Firstly, the port is equipped with one of the world’s most advanced fuel blending operations that could enable it to meet potentially growing demand for low-sulfur products. Secondly, the company is working on a number of infrastructure alterations, which will be implemented before 1 January 2020, to meet the expected changes in regulations. The modifications are designed to guarantee a high level of service without weakening the existing port’s ship berthing flexibility. Longer ship waiting times can be expected once the new regulations come into force due to the uncertainty and lack of preparation by some ports to meet the new requirements. To mitigate any disruptions to its existing process times, Fujairah is also exploring new target times that will help it to further improve its performance.
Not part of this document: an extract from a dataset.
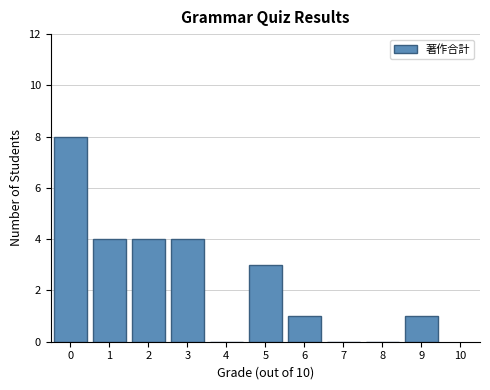

Reading right to left, extract all data points from this chart.

9=1	8=0	7=0	6=1	5=3	4=0	3=4	2=4	1=4	0=8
Beyond 2020: The road ahead
Parts of the industry have already begun to move into implementation stage, meaning that we will see a transient period up to 2025. The period from 2020 to 2025 is likely to witness some turbulence with potential volatility in terms of margins for refiners. Approximately five years will be needed for the market to absorb the impact of the new IMO specification, and for things to normalize. Given the need for compliance on 1 January 2020, impact could well be felt from mid-2019 onwards
2019 would be a disruptive transition period, with implications going far beyond the shipping industry, and leading to significant volatility in fuel prices, potential fuel scarcity and higher freight rates. Some of the largest crude oil tankers could see a 25% increase in shipping costs resulting in higher prices for consumers. By the end of 2019, companies and households across the world would begin to feel the impact from higher freight costs which would push up prices for services and goods. Greater volatility is expected to unfold into the following year.
Post 2020, the IMO has announced a strategy for the reduction of Green House Gas (GHG) emissions at sea. The strategy involves a focus on low carbon fuels between 2023- 2030, with long-term provision for the development of zero carbon fuel for 2030 and onwards. It further aims to reduce the total annual GHG emissions by at least 50% by 2050 compared to 2008, while pursuing efforts towards phasing them out, consistent with the Paris Agreement temperature goals.
Moving forward, this will carry new implications for the shipping and energy industries. It will require greater focus on research and innovation into low-carbon technologies and fuels and more efficient engine designs. More stringent regulatory requirements are likely to spur a shift to alternative fuels like biofuel/gas, hydrogen, methanol and ammonia. Using new fuel types to meet the IMO 2050 target could also stimulate demand for fuel cells technology, as ships equipped with fuel cells are initially expected to make up 10% of the fleet in 2025, rising to 50% in 2050. The chemical industry could capitalize on this trend by contributing to innovations in fuel cell systems and batteries.
“The Port of Fujairah will be directed impacted by the new IMO regulations, with some analysts predicting it could benefit significantly from the expected changes and even grow its market share.”
“2019 would be a disruptive transition period, with implications going far beyond the shipping industry, and leading to significant volatility in fuel prices, potential fuel scarcity and higher freight rates.”